En juin 1944, un premier convoi de plusieurs centaines de Français arriva à Dachau. Le 2 juillet 1944, un convoi partit de Compiègne avec plus de 2 000 détenus : à son arrivée, le 5 juillet, il y avait plusieurs centaines de morts.[1]

Selon les enregistrements répertoriés, plus de 30 000 personnes périrent dans le camp même. En 1945, une épidémie de typhus se déclara, entraînant de nombreux décès, dont celui de René Carmille, le 25 janvier 1945. C'est à cette époque qu'une chambre à gaz fut adjointe, bien qu'il n'ait jamais été prouvé qu'elle fut utilisée. Les malades et les inutiles étaient plutôt transférés au sinistre château de Hartheim, où des milliers furent assassinés au gaz. À l'intérieur du camp, se trouvait une station expérimentale dirigée par le docteur Sigmund Rascher où des médicaments furent expérimentés sur les prisonniers, notamment pour tester leur résistance à la maladie. De plus, de nombreux prisonniers furent transférés vers d'autres camps afin d'éviter la trop forte densité, génératrice de l'extension de l'épidémie.

Camp de Dachau

Camp de Dachau

Les prisonniers vivaient dans des lits superposés et ils se battaient pour avoir les lits supérieurs afin de ne pas recevoir les excréments qui suintaient vers le bas. Ceux qui essayaient de s'échapper et qui étaient repris subissaient un traitement spécial de punition dans un cantonnement tenu par les SS et la Gestapo avec pratique de la torture. Ces traitements aboutissaient souvent à la mort. Lors de l'épidémie de typhus, de nombreux corps furent jetés dans les fosses communes.
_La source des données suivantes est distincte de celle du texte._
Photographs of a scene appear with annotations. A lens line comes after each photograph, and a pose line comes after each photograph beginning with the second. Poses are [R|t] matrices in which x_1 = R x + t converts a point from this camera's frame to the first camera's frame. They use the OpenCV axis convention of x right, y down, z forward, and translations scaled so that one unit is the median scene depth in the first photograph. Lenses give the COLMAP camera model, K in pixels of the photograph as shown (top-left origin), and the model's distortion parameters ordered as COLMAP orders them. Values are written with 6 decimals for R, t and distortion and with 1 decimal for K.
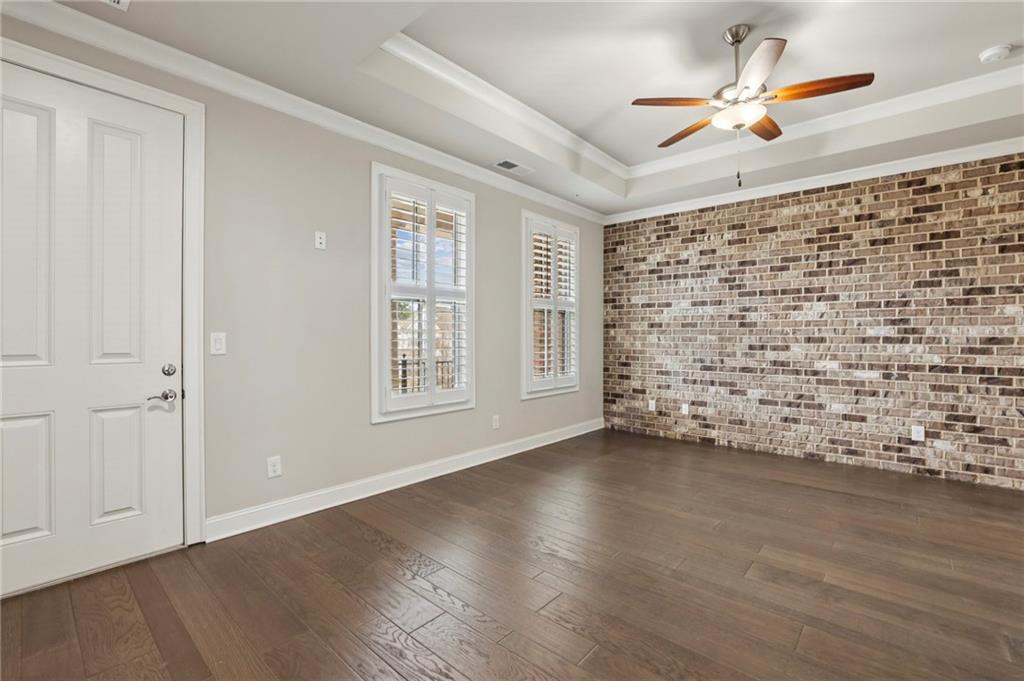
lens RADIAL K [[450.3, 0, 518.7], [0, 450.3, 327.6], [0, 0, 1]] dist [-0.049974, 0.020477]
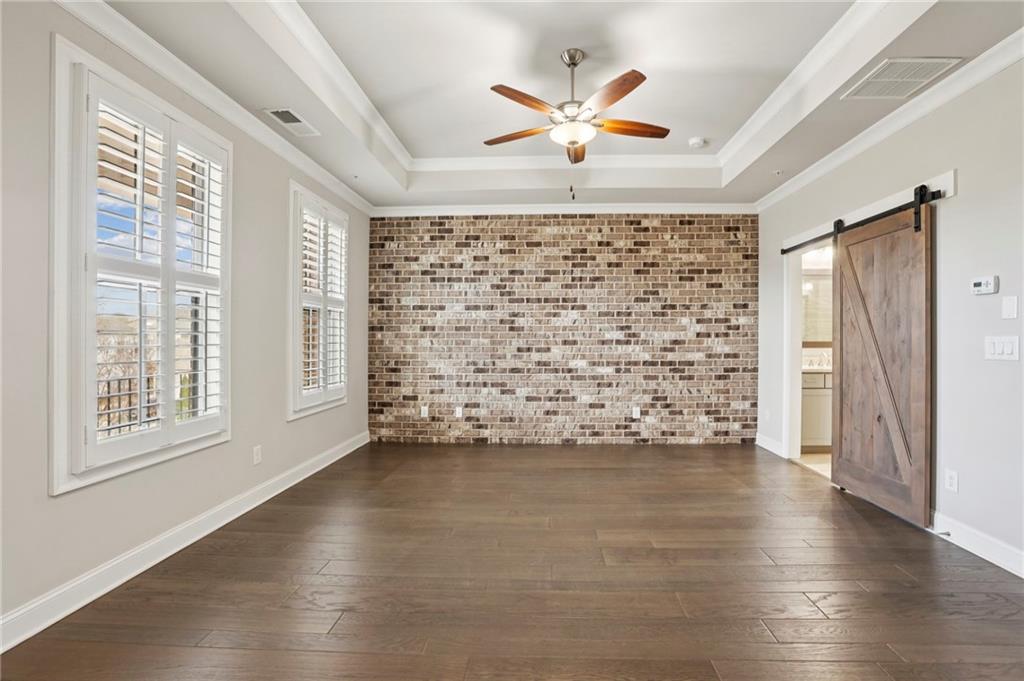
lens RADIAL K [[443.5, 0, 539.2], [0, 443.5, 330.8], [0, 0, 1]] dist [-0.040230, 0.000390]
pose [[0.775024, 0.008836, 0.631870, -0.135709], [-0.008790, 0.999956, -0.003202, 0.001264], [-0.631871, -0.003073, 0.775068, 0.132067]]
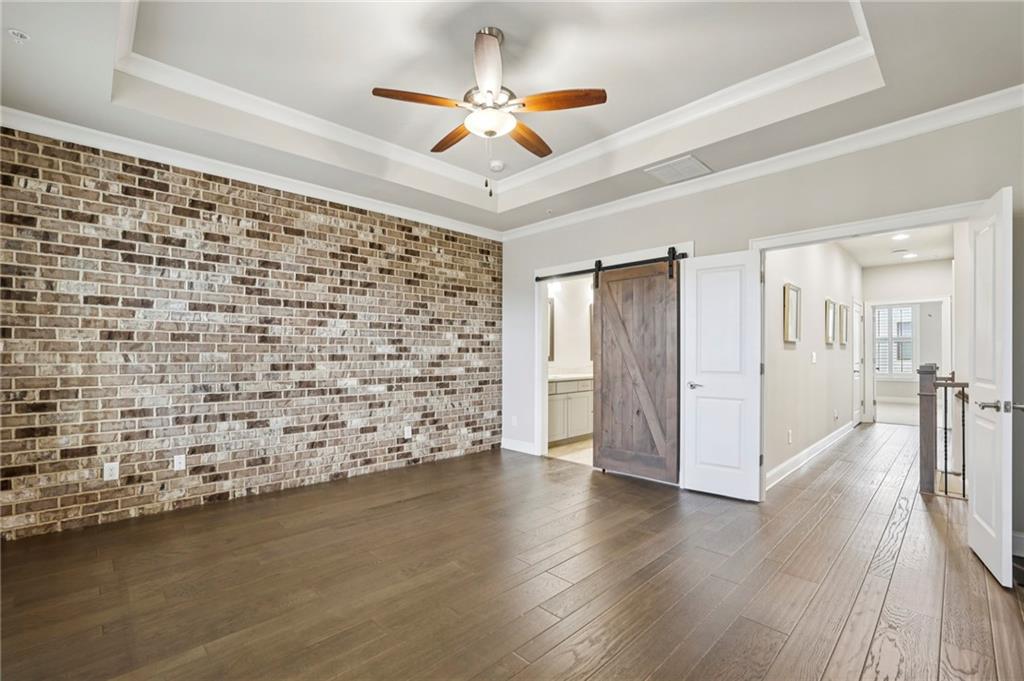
lens RADIAL K [[444.0, 0, 508.3], [0, 444.0, 349.6], [0, 0, 1]] dist [-0.053191, 0.018582]
pose [[0.096602, 0.009495, 0.995278, -0.260307], [-0.017979, 0.999808, -0.007794, 0.010782], [-0.995161, -0.017142, 0.096754, 0.516756]]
Les Allemands pénétraient peu dans les lieux et l'état-major restait cantonné à la Kommandatur. La discipline était faite par les Kapos qui étaient choisis par les Allemands parmi les plus pervers des prisonniers. La hiérarchie entre prisonniers s'établissait de façon animale, les plus faibles étant rejetés dans les lits du dessous. Leur durée de vie était évidemment courte, vu les mauvaises conditions d'hygiène.